Collection entries
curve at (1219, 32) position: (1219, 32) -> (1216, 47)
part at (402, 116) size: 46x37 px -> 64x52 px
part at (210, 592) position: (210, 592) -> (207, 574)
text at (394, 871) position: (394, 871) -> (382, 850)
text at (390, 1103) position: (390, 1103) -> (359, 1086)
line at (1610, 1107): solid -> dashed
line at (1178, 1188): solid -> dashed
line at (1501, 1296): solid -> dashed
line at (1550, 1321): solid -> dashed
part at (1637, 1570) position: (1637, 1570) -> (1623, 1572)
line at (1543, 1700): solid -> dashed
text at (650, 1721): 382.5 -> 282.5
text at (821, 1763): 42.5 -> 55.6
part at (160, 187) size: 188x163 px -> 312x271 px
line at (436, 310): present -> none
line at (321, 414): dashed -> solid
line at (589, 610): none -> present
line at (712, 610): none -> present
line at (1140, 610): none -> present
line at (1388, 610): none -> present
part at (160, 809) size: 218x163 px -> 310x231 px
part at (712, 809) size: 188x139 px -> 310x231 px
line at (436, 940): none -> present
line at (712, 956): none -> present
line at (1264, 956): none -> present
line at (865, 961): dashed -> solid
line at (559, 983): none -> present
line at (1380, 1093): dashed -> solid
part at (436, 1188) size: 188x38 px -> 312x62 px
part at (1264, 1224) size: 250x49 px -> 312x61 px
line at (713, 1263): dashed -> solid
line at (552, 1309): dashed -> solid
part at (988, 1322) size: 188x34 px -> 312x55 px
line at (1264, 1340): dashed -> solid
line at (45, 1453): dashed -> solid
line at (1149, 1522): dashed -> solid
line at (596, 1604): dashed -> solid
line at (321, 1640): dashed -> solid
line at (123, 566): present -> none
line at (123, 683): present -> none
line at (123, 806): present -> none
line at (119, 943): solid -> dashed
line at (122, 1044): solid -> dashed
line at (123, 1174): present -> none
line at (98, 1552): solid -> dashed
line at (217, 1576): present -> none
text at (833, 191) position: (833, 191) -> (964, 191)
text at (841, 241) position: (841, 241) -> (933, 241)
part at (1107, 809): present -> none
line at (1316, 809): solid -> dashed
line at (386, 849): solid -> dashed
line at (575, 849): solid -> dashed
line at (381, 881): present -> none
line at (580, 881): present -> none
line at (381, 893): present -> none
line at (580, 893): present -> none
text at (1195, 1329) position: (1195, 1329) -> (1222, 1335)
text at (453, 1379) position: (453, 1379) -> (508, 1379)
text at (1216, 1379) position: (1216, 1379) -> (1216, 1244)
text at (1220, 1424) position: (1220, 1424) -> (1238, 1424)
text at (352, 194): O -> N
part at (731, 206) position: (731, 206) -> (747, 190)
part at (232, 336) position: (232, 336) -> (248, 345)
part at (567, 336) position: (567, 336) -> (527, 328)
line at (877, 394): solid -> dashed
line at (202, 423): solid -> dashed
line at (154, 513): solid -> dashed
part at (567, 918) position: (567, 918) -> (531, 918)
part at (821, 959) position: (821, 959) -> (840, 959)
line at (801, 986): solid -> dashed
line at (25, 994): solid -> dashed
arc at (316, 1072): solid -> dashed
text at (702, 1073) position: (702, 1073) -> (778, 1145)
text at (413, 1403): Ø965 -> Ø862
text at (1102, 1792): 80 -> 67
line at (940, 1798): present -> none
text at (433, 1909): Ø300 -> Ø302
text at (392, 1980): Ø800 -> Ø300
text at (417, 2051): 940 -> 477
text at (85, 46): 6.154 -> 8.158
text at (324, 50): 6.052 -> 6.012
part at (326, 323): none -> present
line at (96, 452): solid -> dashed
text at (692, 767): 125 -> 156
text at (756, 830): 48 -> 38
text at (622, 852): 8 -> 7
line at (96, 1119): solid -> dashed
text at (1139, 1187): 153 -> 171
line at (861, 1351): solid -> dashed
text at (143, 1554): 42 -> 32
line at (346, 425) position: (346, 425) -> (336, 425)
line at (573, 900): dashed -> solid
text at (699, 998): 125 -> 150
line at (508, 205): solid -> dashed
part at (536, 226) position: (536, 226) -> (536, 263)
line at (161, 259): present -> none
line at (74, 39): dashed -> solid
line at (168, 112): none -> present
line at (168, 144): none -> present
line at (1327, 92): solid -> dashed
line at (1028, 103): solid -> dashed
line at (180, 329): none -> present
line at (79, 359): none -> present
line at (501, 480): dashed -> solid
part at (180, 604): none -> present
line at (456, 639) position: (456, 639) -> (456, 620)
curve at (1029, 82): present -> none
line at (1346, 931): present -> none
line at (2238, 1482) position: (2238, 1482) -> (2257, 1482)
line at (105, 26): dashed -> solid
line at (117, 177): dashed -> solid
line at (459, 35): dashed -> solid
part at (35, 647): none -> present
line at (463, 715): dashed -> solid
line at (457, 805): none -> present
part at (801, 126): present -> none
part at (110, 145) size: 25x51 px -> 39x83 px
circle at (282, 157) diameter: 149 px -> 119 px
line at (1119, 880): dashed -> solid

Requirement:
Extract every line of the listing above that contains the string "size".

Answer for this exercise:
part at (402, 116) size: 46x37 px -> 64x52 px
part at (160, 187) size: 188x163 px -> 312x271 px
part at (160, 809) size: 218x163 px -> 310x231 px
part at (712, 809) size: 188x139 px -> 310x231 px
part at (436, 1188) size: 188x38 px -> 312x62 px
part at (1264, 1224) size: 250x49 px -> 312x61 px
part at (988, 1322) size: 188x34 px -> 312x55 px
part at (110, 145) size: 25x51 px -> 39x83 px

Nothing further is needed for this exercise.